> [Selected excerpt]:
** begin **

________________ CM . . . . Volume VIII Number 6 . . . . November 16, 2001

cover Shooting Star. (Sports Stories 46).

Cynthia Bates.
Toronto, ON: James Lorimer, 2001.
102 pp., pbk. & cl., $8.95 (pbk.), $16.95 (cl.).
ISBN 1-55028-726-5 (pbk.), ISBN 1-55028-727-3 (cl.).

Subject Headings:
Basketball stories.
Racism-Juvenile fiction.
Family-Juvenile fiction.
Vietnamese Canadians-Juvenile fiction.

Grades 5-8 / Ages 10-13.

Review by Helen Arkos.

*** / 4


"Hey, wait a minute," Pauline called, having followed the girls out. "What's this all about, anyway?"

Quyen slowed down once she reached the hallway. She waited for Pauline to catch up.

"Are you trying to tell me you didn't know Anna Archer is on that team?" Quyen demanded in disbelief.

"Well, of course I knew she's on the team. I'm the assistant coach!" Pauline was obviously as exasperated with the conversation as Quyen. "What's the big deal?"

Amelia turned to Quyen, whose dark eyes were bright with annoyance. "Quyen," she said, "Ms. Bradford must not have told Pauline everything that happened with Anna."

After a misunderstanding with her coach about attending cross-country practices, Quyen Ha vows not to participate on any school teams for the rest of the year. She soon regrets her impulsive and angry decision as she watches her friends and former team mates enjoy their involvement on the volleyball team. Feeling restless from a lack of activity and competition, when Quyen gets an opportunity to play basketball on the Shooting Stars, a club team, she finds the offer compelling. The games and practices conflict with her Vietnamese classes, and Quyen first has to convince her strict father to allow her to join the club. She also has to come to terms with playing on the team with Anna Archer, a bully who terrorized her best friend, Amelie, the year before.

** end **

> [Required actions]:
- a) Please rewrite the rows, starting with the first one and stopping after the line that contains "Answer: (A)", substituting "stool" for "chair" and keeping everything else the same; leave out the pictures.
- b) Proceed with the Shooting Star review from the point where it stops.
The rows that come next have no connection to the Shooting Star review.

Spatial questions based on pictures:

** begin **

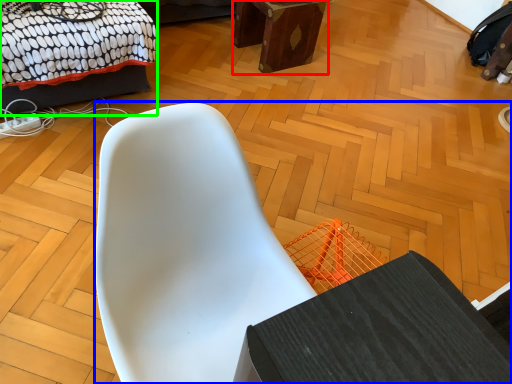
Question: Considering the real-world distances, which object is farthest from furniture (highlighted by a red box)? chair (highlighted by a blue box) or bed (highlighted by a green box)?

Choices:
 (A) chair
 (B) bed

Answer: (A)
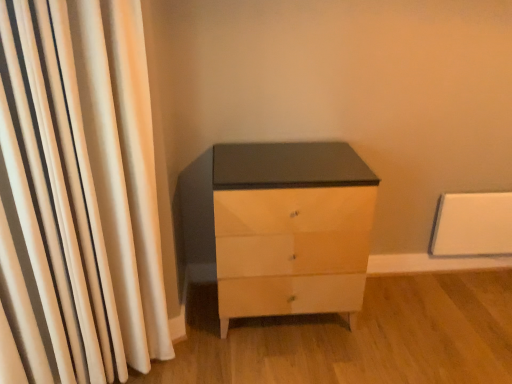
Where is `vacant space in between white fabric curtain at left and matte white chest of drawers at center`? vacant space in between white fabric curtain at left and matte white chest of drawers at center is located at coordinates (227, 344).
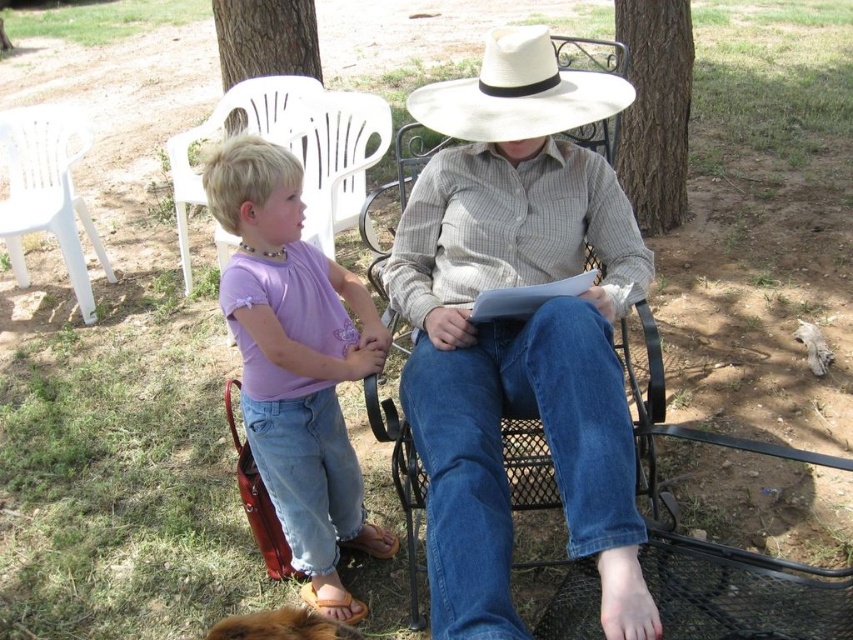
Based on the photo, you are standing at the edge of the scene and want to hand a drink to the person wearing the matte brown shirt at center. Which direction should you move relative to the white plastic chair at lower left?

The matte brown shirt at center is to the right of the white plastic chair at lower left, so you should move to the right of the white plastic chair at lower left to reach the matte brown shirt at center.

You are a photographer trying to capture a candid shot of the purple cotton shirt at left and the white plastic chair at lower left. Which object should you focus on first to ensure it appears larger in your photo?

The purple cotton shirt at left is closer to the viewer than the white plastic chair at lower left, so focusing on it first will make it appear larger in the photo.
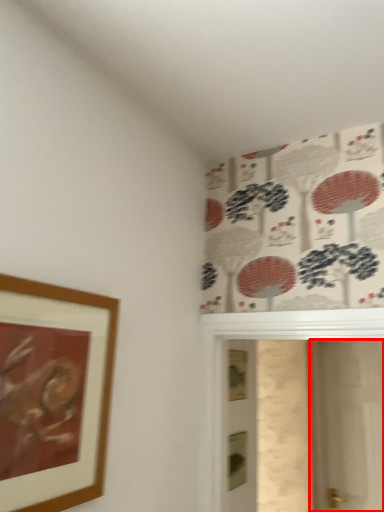
Question: Considering the relative positions of screen door (annotated by the red box) and picture frame in the image provided, where is screen door (annotated by the red box) located with respect to the staircase?

Choices:
 (A) left
 (B) right

Answer: (B)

** end **

> [Outputs for the tasks]:
- a)
Question: Considering the real-world distances, which object is farthest from furniture (highlighted by a red box)? stool (highlighted by a blue box) or bed (highlighted by a green box)?

Choices:
 (A) stool
 (B) bed

Answer: (A)

- b)
     Quyen is a talented athlete whose skill and sportsmanship soon help to raise the level of play among the entire team. Her strength of character allows her to stand up to Anna's intimidation and insults. At the same time, Quyen is experiencing difficulties at home. Both her parents seem stressed. Her father is often involved in hushed telephone calls. Her mother often retreats to bed in the evening after the family meal.

     Shooting Star is one of the "Sports Stories" series. These books combine conflict in the lives of the characters with the sports action. Stories can be read on two levels. The sports issues involve team play, coaching and the whole psychology of sport, while the human side of the stories increases the dimensions of the characters.

     "Sports Stories" characters face the same issues that young readers experience in their lives and on their teams. The stories help to articulate the problems and show possibly how to overcome them.


Helen Arkos is the teacher-librarian at John Henderson Junior High School in Winnipeg.

To comment on this title or this review, send mail to cm@umanitoba.ca.

Copyright the Manitoba Library Association. Reproduction for personal use is permitted only if this copyright notice is maintained. Any other reproduction is prohibited without permission.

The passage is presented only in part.